My mistake. It was Cyprian who made the claim: "nulla salvus extra ecclesiam"

Outside of the church there is no salvation. It was at the Fourth Lateran Council(1215) that made allowance for Cyprian to be wrong, and for salvation to exist outside the church, but not outside of Christ. But then the Fifth Council(1512) was called and reaffirmed Cyprian's doctrine.


----------



## Contra_Mundum (Feb 25, 2008)

Interesting how people change, culture changes, words written often retain their form, but entirely new meanings are poured into them. What Cyprian meant by his phrase in his day (3rd cent.) was certainly not the view of the Medieval Roman church; however, it appears in 1215 they were at least closer to Cyprian's thought than they were in 1512.

Which is to say, that in 1215 though there was schism East and West, there was probably reluctance to assert that outside _Rome_ there was no salvation at all, given that Christendom was still seen as extending into the East including Byzantium.
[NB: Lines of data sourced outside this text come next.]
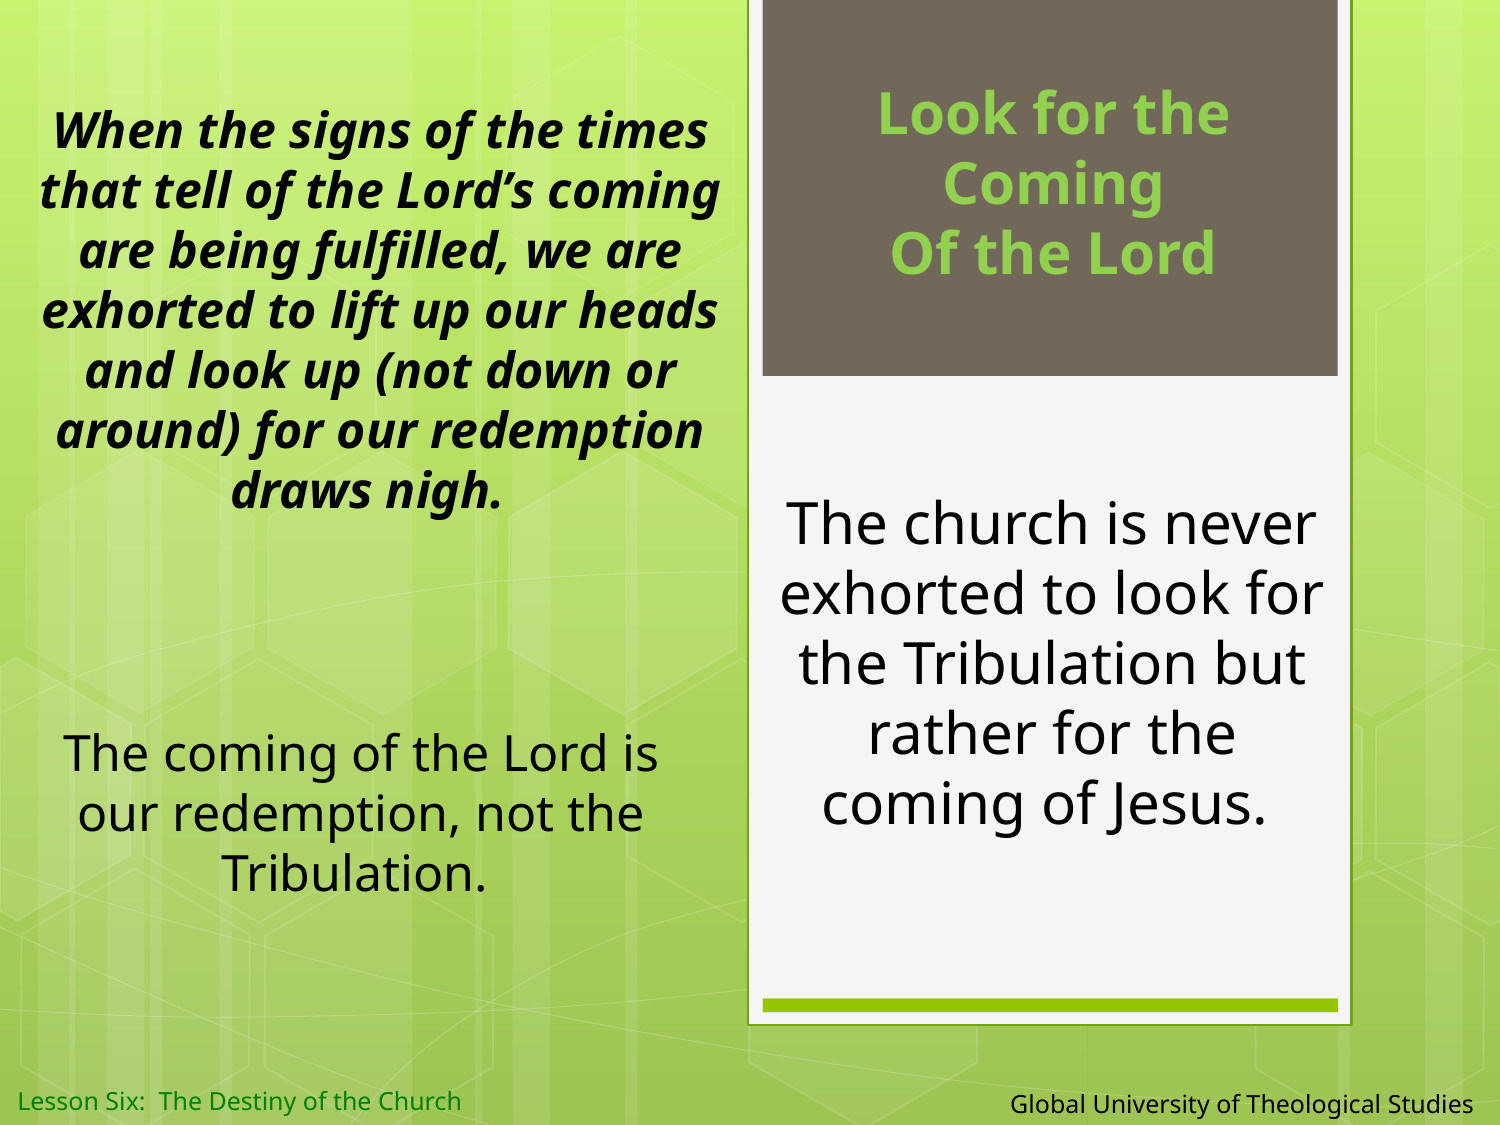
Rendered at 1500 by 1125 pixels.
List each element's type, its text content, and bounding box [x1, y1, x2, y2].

text_box Lesson Six: The Destiny of the Church [9, 1083, 513, 1118]
text_box When the signs of the times that tell of the Lord’s coming are being fulfilled, we are exhorted to lift up our heads and look up (not down or around) for our redemption draws nigh. [22, 90, 739, 526]
text_box The coming of the Lord is our redemption, not the Tribulation. [47, 713, 675, 909]
text_box The church is never exhorted to look for the Tribulation but rather for the coming of Jesus. [763, 478, 1341, 844]
text_box Look for the Coming Of the Lord [861, 68, 1246, 294]
text_box Global University of Theological Studies [996, 1073, 1500, 1117]
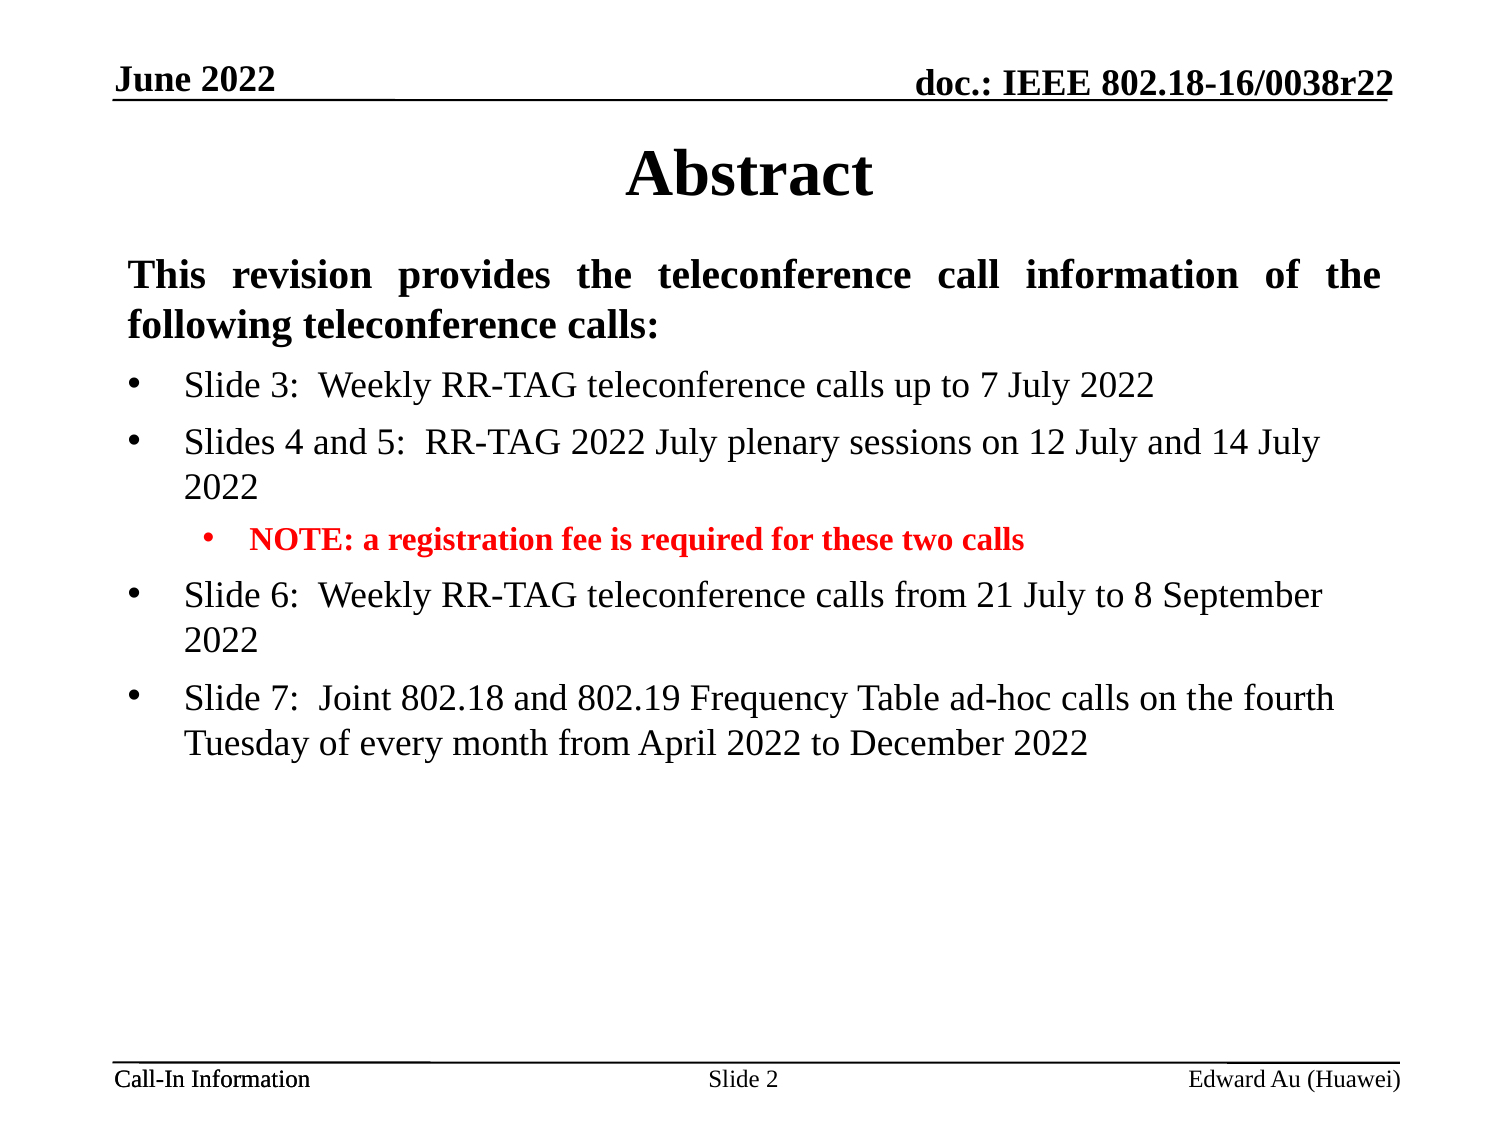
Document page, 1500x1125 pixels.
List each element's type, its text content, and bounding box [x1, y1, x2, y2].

footer Edward Au (Huawei) [878, 1061, 1402, 1093]
slide_number Slide 2 [687, 1061, 800, 1123]
list This revision provides the teleconference call information of the following teleconference calls: Slide 3: Weekly RR-TAG teleconference calls up to 7 July 2022 Slides 4 and 5: RR-TAG 2022 July plenary sessions on 12 July and 14 July 2022 NOTE: a registration fee is required for these two calls Slide 6: Weekly RR-TAG teleconference calls from 21 July to 8 September 2022 Slide 7: Joint 802.18 and 802.19 Frequency Table ad-hoc calls on the fourth Tuesday of every month from April 2022 to December 2022 [112, 178, 1398, 832]
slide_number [114, 54, 476, 100]
title Abstract [112, 112, 1388, 178]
By 1512 Byzantium was no more, the popes had excommunicated the Eastern Orthodox (and been excommunicated themselves by the EO--this was officially in 1054, however even into the 13th century and beyond, there were efforts at reunion), the doctrine of the "Two Swords" had been thoroughly worked out (Boniface VIII, “Unam Sanctam, 1302,” and Rome considered herself the only true church anyplace.


----------